Hamilton should have been punished, i think even disqualified and black flagged during this race for his very dangerous behaviour towards his colleguae GP2 drivers right after his spin early in the race.
Instead of letting the other drivers first pass him, as safety requires, he suddenly decided to spin the car back again on the track, in the middle of a group of GP2 drivers racing by him at that moment.
In his F1 careeer ( I think Hungary ) he repeated that kind of behaviour once again and was
this time rightly punished for this wrong behaviour.
I do not want to lower the racing performance he showed during this GP2 2006 Turkey Sunday race, but he should have been punished during this race for his behaviour right after his spin.
There’s always one isn’t there?!!!!
“I do not want to lower the racing performance he showed during this GP2 2006 Turkey Sunday race, but he should have been punished during this race for his behaviour right after his spin.” < < < < < < And people were saying (including Hamilton lol!) that Rosberg was hanging onto something toxic – for inordinately long – by continuing to brood over what happened in Hungary by the time Spa came around…GP2 fan, I think you need to let it go…
What a brilliantly written, perceptive article, so good to see the thoughtful analysis of someone who knows the man and recognises the subtle attributes, I really enjoyed reading this, thanks for writing in such wonderful and positive terms about Lewis 🙂 xx
Both of these articles are just excellent. Hey Will, don’t let this go to your head, but you’re really good at this…
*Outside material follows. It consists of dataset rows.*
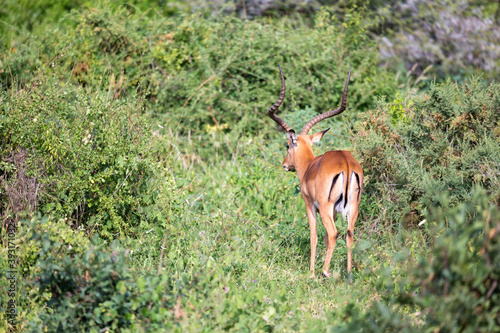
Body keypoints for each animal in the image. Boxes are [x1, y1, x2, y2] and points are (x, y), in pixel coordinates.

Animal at [266, 65, 364, 280]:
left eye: (287, 145)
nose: (285, 164)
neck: (310, 166)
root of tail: (346, 163)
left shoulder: (310, 205)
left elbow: (314, 235)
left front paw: (310, 272)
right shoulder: (334, 211)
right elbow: (325, 238)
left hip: (327, 208)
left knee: (334, 233)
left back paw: (324, 272)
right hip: (353, 206)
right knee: (349, 234)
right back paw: (348, 274)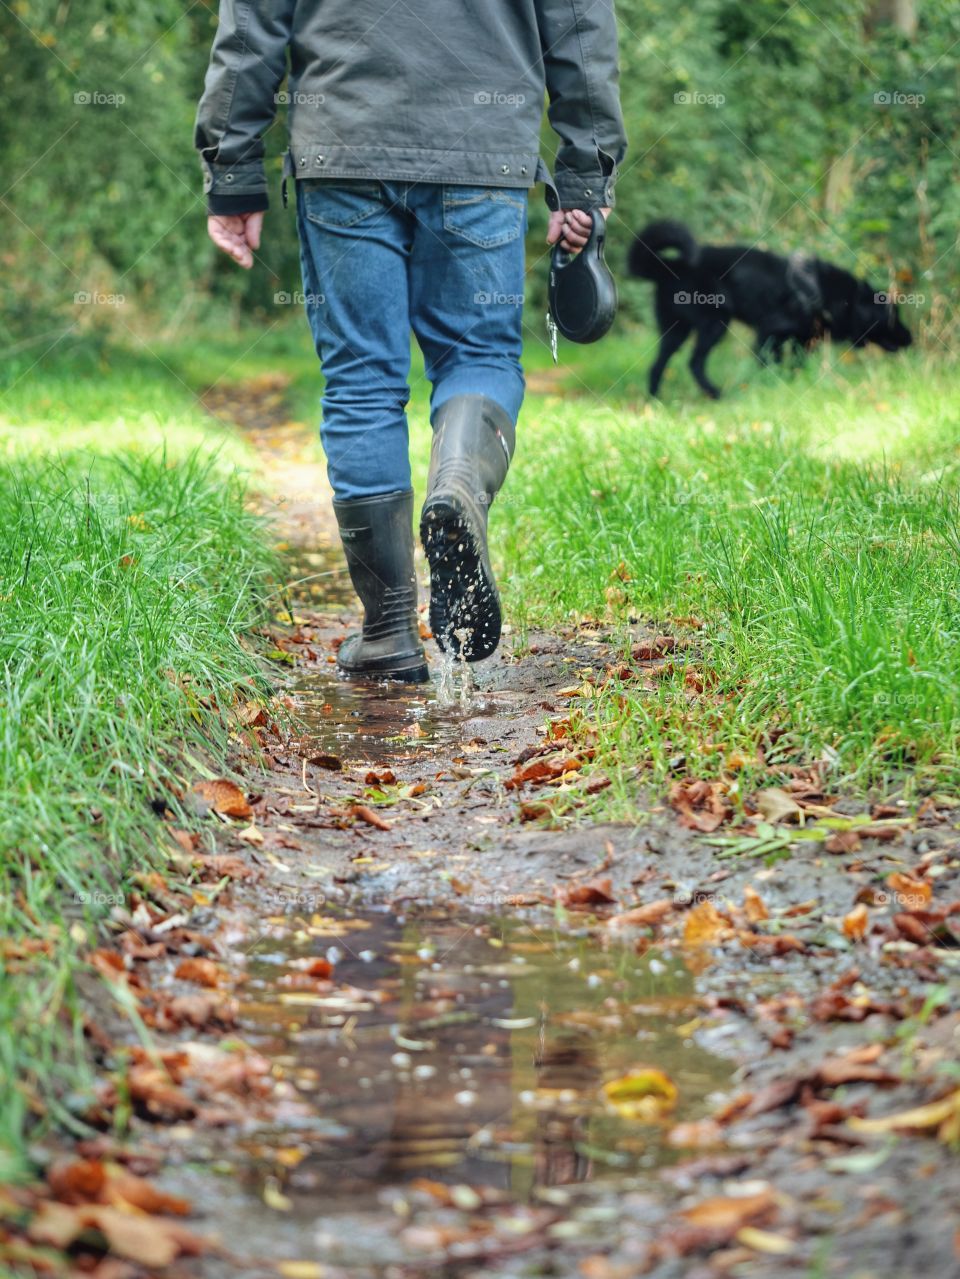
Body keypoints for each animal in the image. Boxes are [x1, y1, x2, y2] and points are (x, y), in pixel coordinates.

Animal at [626, 221, 910, 399]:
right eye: (892, 317)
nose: (911, 339)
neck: (828, 295)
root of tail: (667, 267)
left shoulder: (802, 341)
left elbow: (794, 366)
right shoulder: (769, 333)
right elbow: (769, 363)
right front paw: (768, 386)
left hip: (676, 331)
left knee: (658, 365)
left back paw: (655, 399)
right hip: (715, 323)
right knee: (694, 362)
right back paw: (715, 393)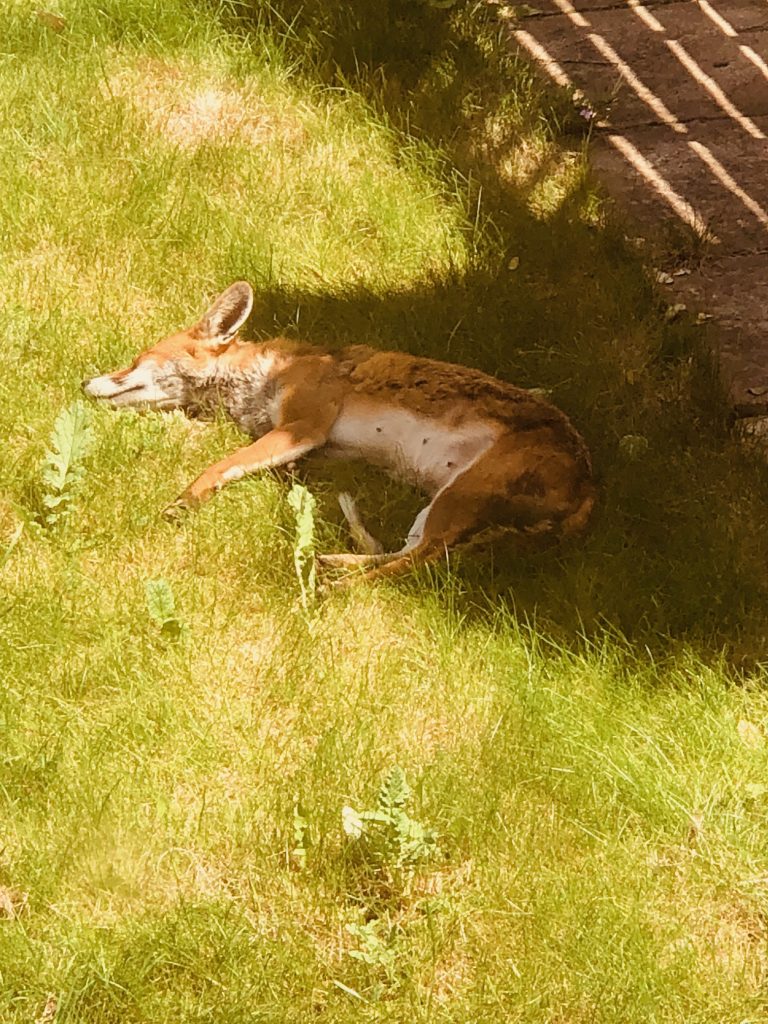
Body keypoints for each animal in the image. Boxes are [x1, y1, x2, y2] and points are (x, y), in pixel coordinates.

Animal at [83, 281, 595, 584]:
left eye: (134, 360)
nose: (85, 384)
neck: (261, 379)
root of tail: (591, 488)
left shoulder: (304, 425)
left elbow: (221, 464)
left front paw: (185, 501)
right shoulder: (310, 447)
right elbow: (262, 467)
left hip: (460, 497)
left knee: (416, 566)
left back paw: (343, 587)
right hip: (443, 506)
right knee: (405, 554)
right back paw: (336, 562)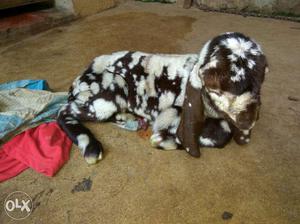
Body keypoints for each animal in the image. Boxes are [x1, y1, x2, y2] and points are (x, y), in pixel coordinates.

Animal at [57, 32, 268, 164]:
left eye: (260, 78)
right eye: (214, 83)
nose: (249, 120)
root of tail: (80, 78)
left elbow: (222, 132)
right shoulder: (174, 111)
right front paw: (163, 139)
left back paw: (127, 117)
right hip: (112, 89)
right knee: (63, 111)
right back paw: (91, 147)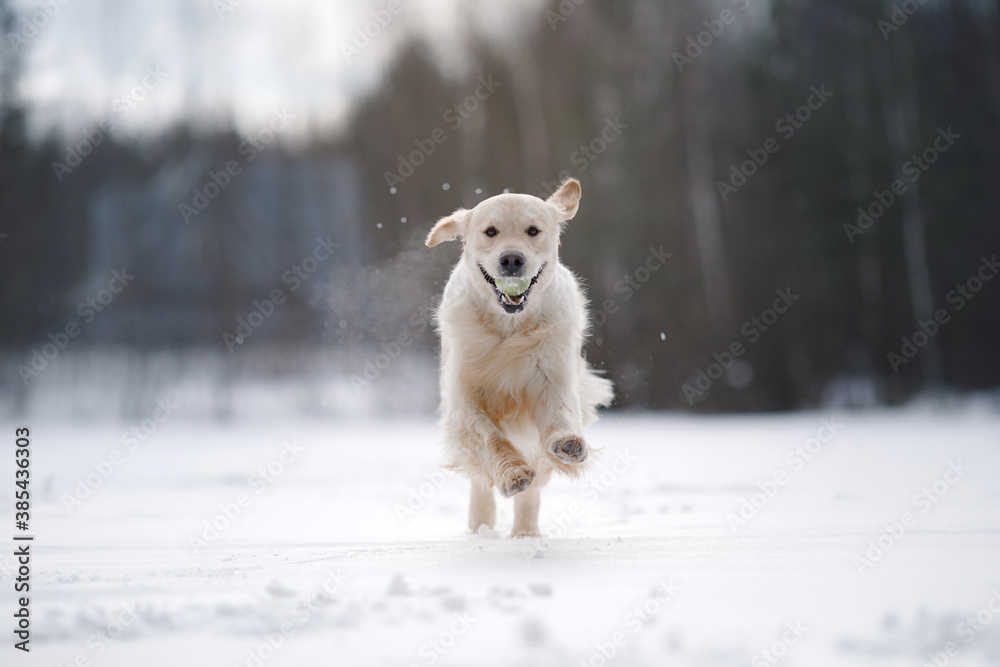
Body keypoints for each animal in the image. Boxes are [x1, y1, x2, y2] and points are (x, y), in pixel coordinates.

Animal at [424, 177, 612, 536]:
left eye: (533, 230)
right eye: (491, 231)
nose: (512, 259)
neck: (509, 327)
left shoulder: (552, 374)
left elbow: (559, 411)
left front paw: (567, 443)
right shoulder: (464, 398)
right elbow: (490, 439)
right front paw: (512, 474)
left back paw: (525, 534)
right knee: (480, 485)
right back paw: (481, 530)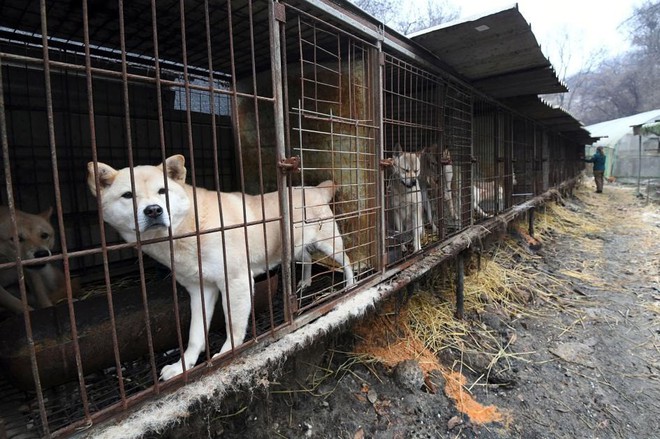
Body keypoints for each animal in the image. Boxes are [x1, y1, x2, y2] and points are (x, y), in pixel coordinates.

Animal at [89, 155, 356, 382]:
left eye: (162, 191)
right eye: (127, 195)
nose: (153, 210)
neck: (191, 228)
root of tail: (315, 189)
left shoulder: (236, 281)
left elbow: (234, 326)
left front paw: (227, 353)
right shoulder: (200, 289)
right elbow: (195, 335)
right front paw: (182, 366)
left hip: (329, 244)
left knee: (347, 261)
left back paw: (350, 285)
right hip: (294, 247)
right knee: (308, 259)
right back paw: (305, 283)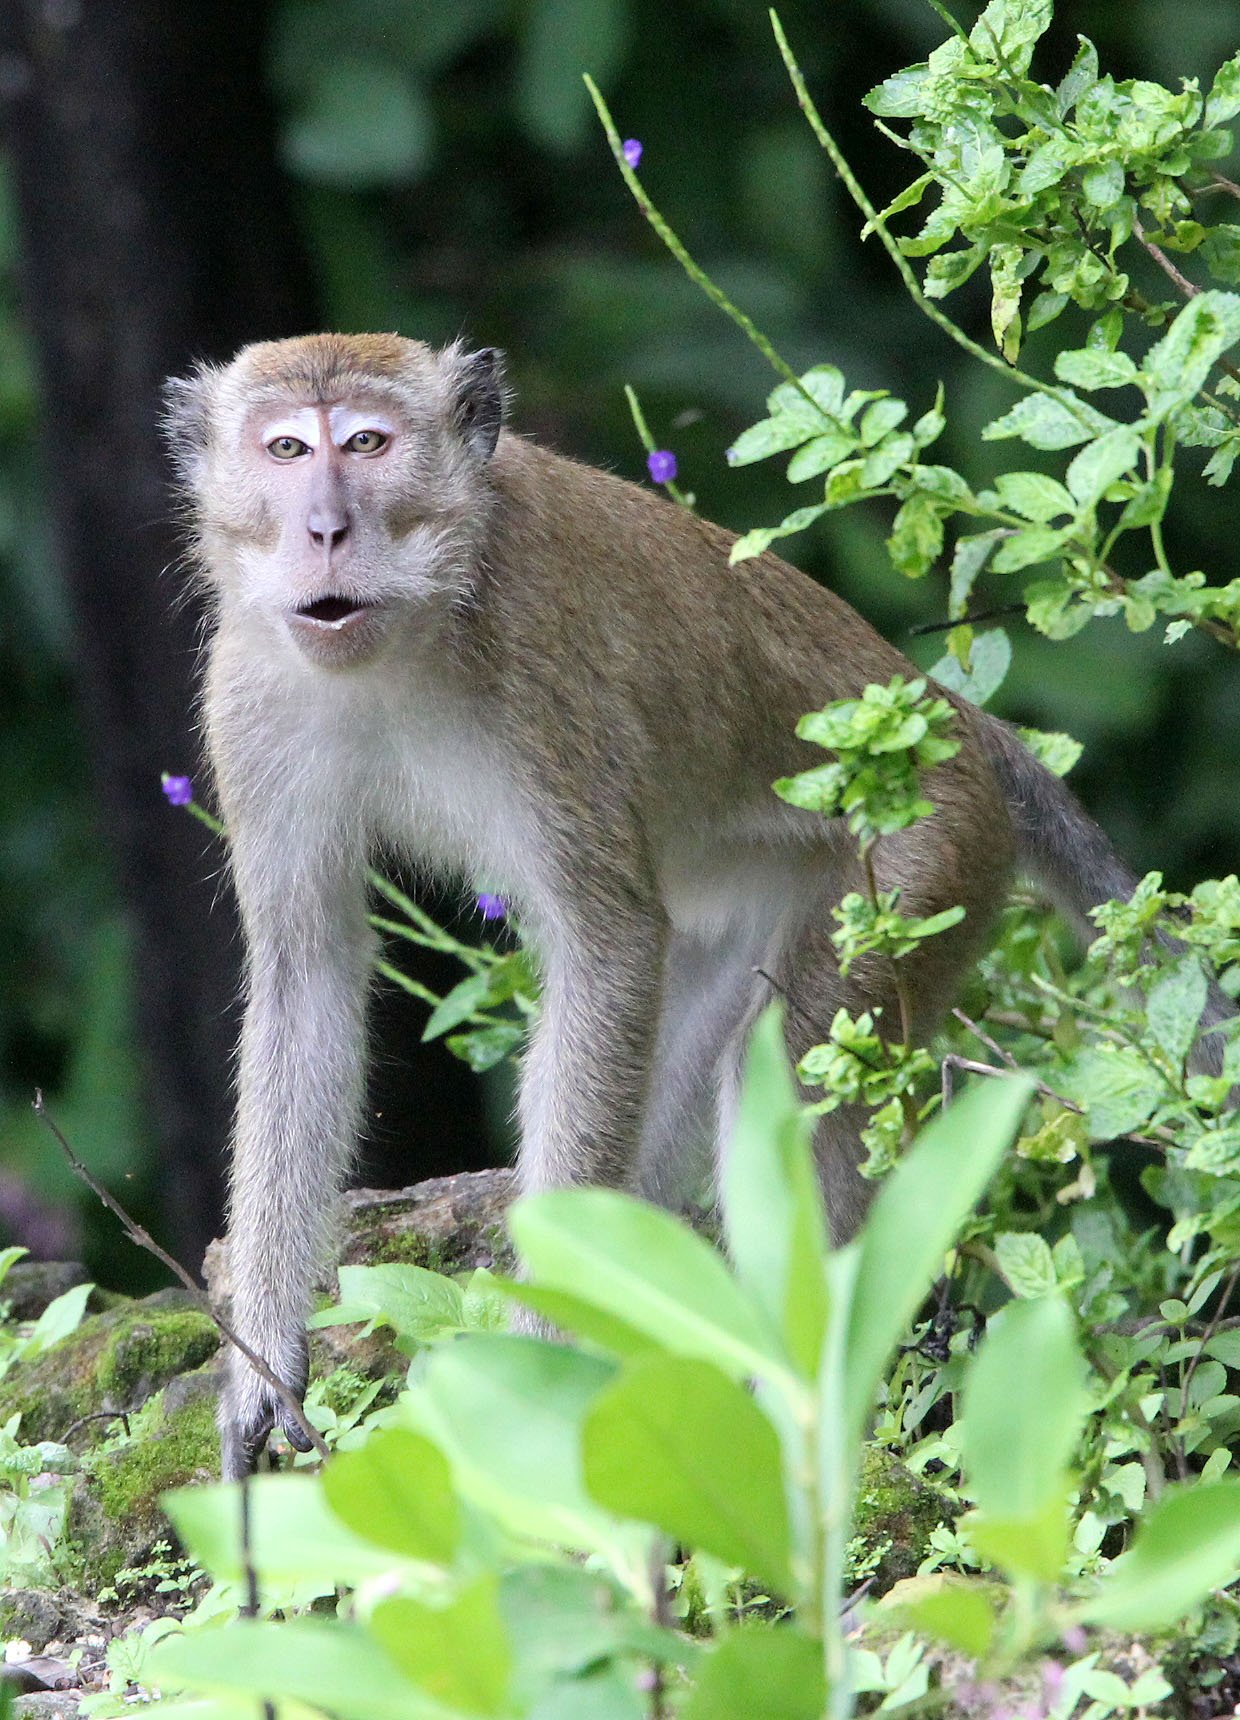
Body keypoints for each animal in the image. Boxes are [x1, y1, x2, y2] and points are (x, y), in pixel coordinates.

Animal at [163, 332, 1147, 1480]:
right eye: (285, 449)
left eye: (366, 443)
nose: (325, 527)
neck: (408, 633)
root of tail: (949, 715)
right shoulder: (250, 694)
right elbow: (308, 973)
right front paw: (264, 1364)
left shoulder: (541, 683)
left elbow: (607, 945)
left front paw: (526, 1388)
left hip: (925, 862)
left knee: (786, 1066)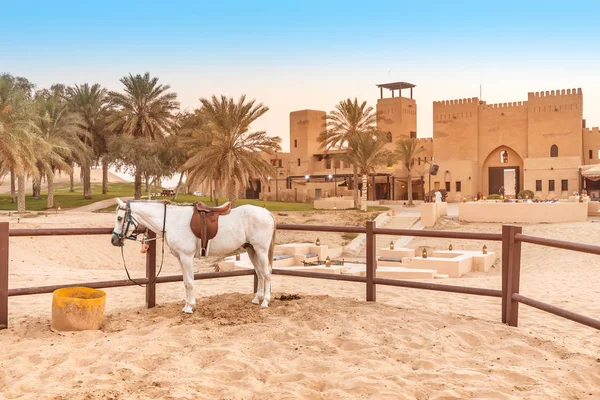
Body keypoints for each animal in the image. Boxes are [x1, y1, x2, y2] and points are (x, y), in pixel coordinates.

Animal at [110, 200, 276, 312]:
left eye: (119, 218)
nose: (114, 240)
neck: (172, 221)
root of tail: (266, 212)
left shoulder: (186, 257)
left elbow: (190, 282)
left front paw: (190, 307)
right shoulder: (180, 258)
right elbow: (185, 282)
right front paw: (187, 305)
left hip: (261, 250)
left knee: (266, 273)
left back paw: (265, 302)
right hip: (251, 250)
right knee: (259, 273)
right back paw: (256, 299)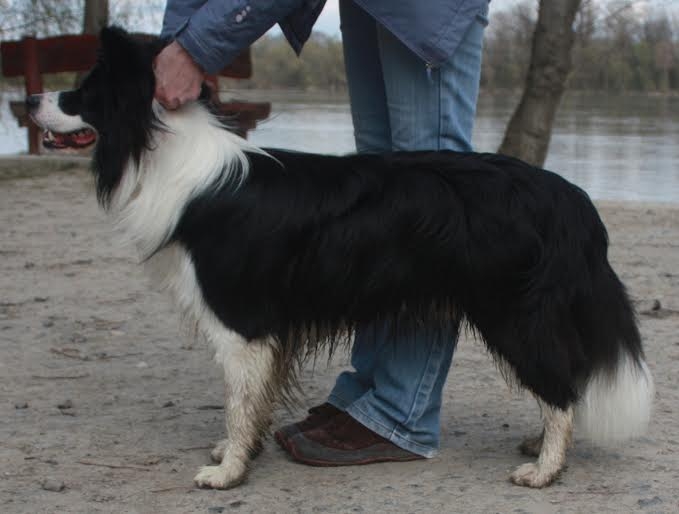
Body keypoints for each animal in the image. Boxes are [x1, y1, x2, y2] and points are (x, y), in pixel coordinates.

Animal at [27, 27, 654, 490]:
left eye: (82, 92)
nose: (29, 98)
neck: (164, 148)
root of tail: (570, 199)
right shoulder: (268, 328)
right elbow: (254, 400)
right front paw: (241, 451)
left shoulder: (239, 320)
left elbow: (237, 399)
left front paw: (227, 472)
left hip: (514, 310)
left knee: (562, 385)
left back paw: (544, 468)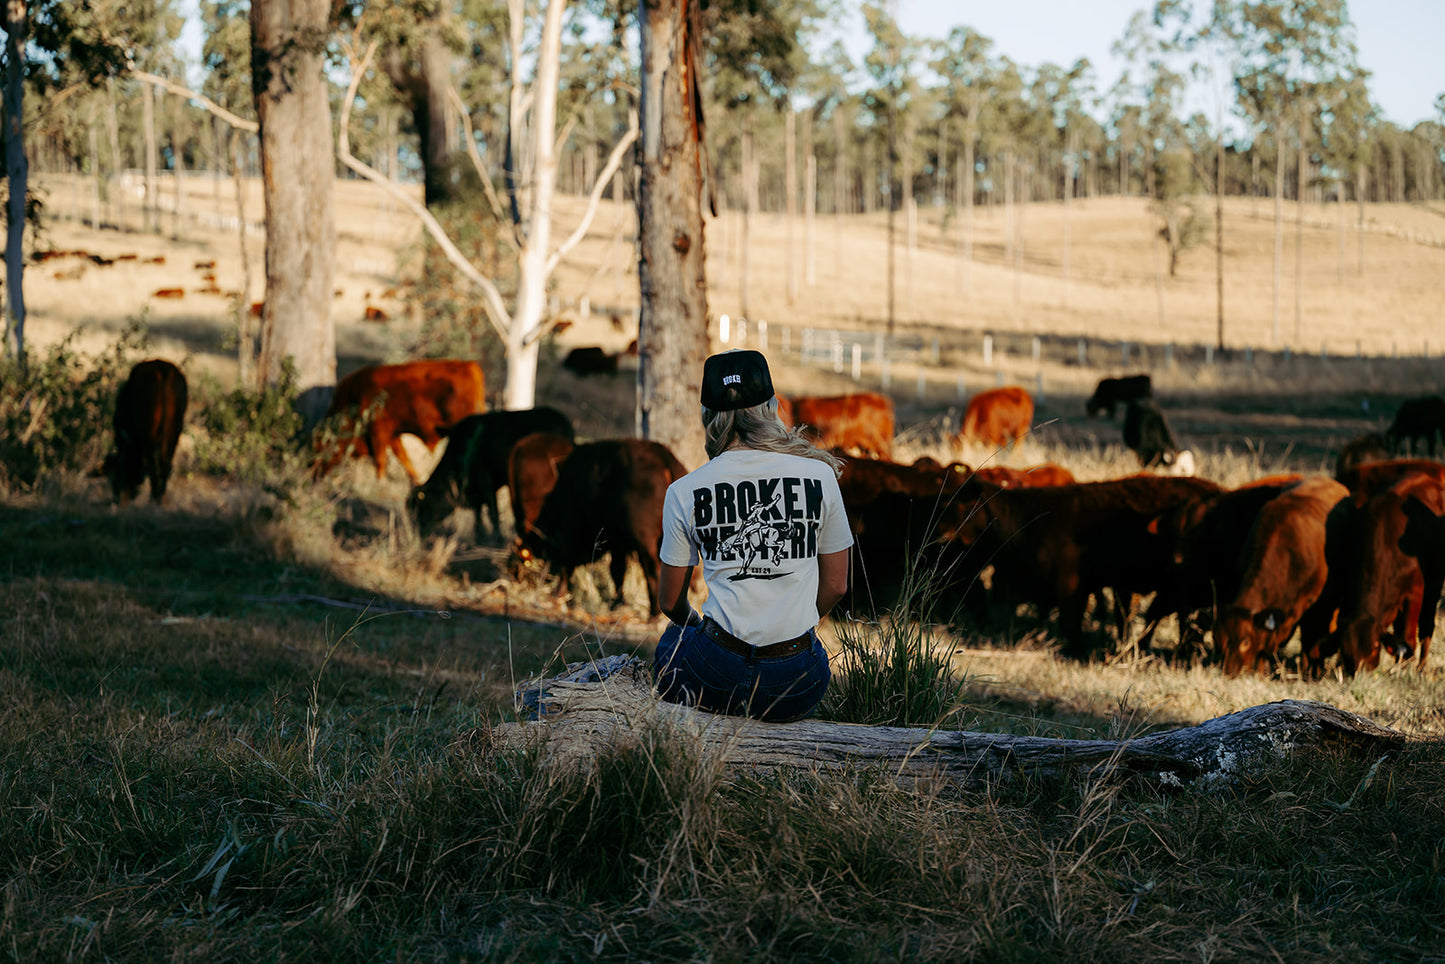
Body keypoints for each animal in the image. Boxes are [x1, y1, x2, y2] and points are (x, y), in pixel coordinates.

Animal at [103, 359, 189, 505]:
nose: (116, 493)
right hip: (174, 433)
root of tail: (162, 370)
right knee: (166, 463)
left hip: (151, 436)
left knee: (155, 463)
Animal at [315, 359, 485, 485]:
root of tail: (469, 366)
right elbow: (403, 458)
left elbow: (380, 459)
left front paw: (380, 481)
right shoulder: (392, 435)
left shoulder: (378, 430)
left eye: (320, 447)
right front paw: (416, 481)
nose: (316, 475)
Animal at [407, 407, 575, 543]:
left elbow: (493, 514)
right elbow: (478, 513)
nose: (420, 535)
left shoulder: (486, 483)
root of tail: (563, 422)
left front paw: (497, 538)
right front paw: (479, 536)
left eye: (422, 506)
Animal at [514, 439, 687, 615]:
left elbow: (567, 563)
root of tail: (664, 458)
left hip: (645, 543)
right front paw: (617, 603)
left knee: (654, 573)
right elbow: (617, 571)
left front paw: (559, 595)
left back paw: (654, 614)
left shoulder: (571, 530)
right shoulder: (618, 543)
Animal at [1213, 476, 1346, 676]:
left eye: (1246, 642)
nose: (1230, 671)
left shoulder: (1313, 608)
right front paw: (1263, 672)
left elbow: (1309, 639)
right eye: (1221, 639)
What a great article/write up. So insightful and interesting.
It’s exactly how as a Hamilton fan I have seen him- its nice to know I see the real Lewis.
I agree. Brilliant well written piece.
I hope this Championship will give Lewis the platform to go on to further achievement.
I wrote to a Blog around the time of the Korean GP in 2011 asking what were the chances of Lewis going to work with Ross Brawn in Mercedes as it seemed to me the best opportunity for him. I despaired of the way that McLaren were wasting his talent at that time.
I am so pleased that it happened and this is the result. Perhaps just the start.
Brilliantly written and what I always believed about Lewis. He is often painted in a very negative light in the press but thank you for highlighting that he is a man with character and has learned from his mistakes to become a very thoughtful and intelligent man. It is great to see him back appreciating his family and realizing the importance of those relationships. So happy for him that he claimed the 2014 championship.
Will – look forward to going to another evening with Will Buxton in Montreal next year – missed this year but will be back in 2015.
Look forward to the next piece that your write
Reblogged this on Forgot About Keynes.
Great write up Will! I’m glad you where able to talk about the man who is Lewis Hamilton. I find it funny how many people preceive him as unintelligent. But he has shown who he really is this year. Will keep up the great work, love reading your pieces.
awesome..exactly how I see Lewis Hamilton..obviously he has flaws but they are scrutinised like no other driver on the grid!
What a great article Will, you seemed to have really described Lewis as I see him, of which so many mistake that for arrogance! He’s just a racer who doesn’t really care about anything but winning but doesn’t resort to any means necessary he just wants to be the best, and that’s why we love him!
Lovely, insightful article into the mind and psyche of one of the all time greats of F1.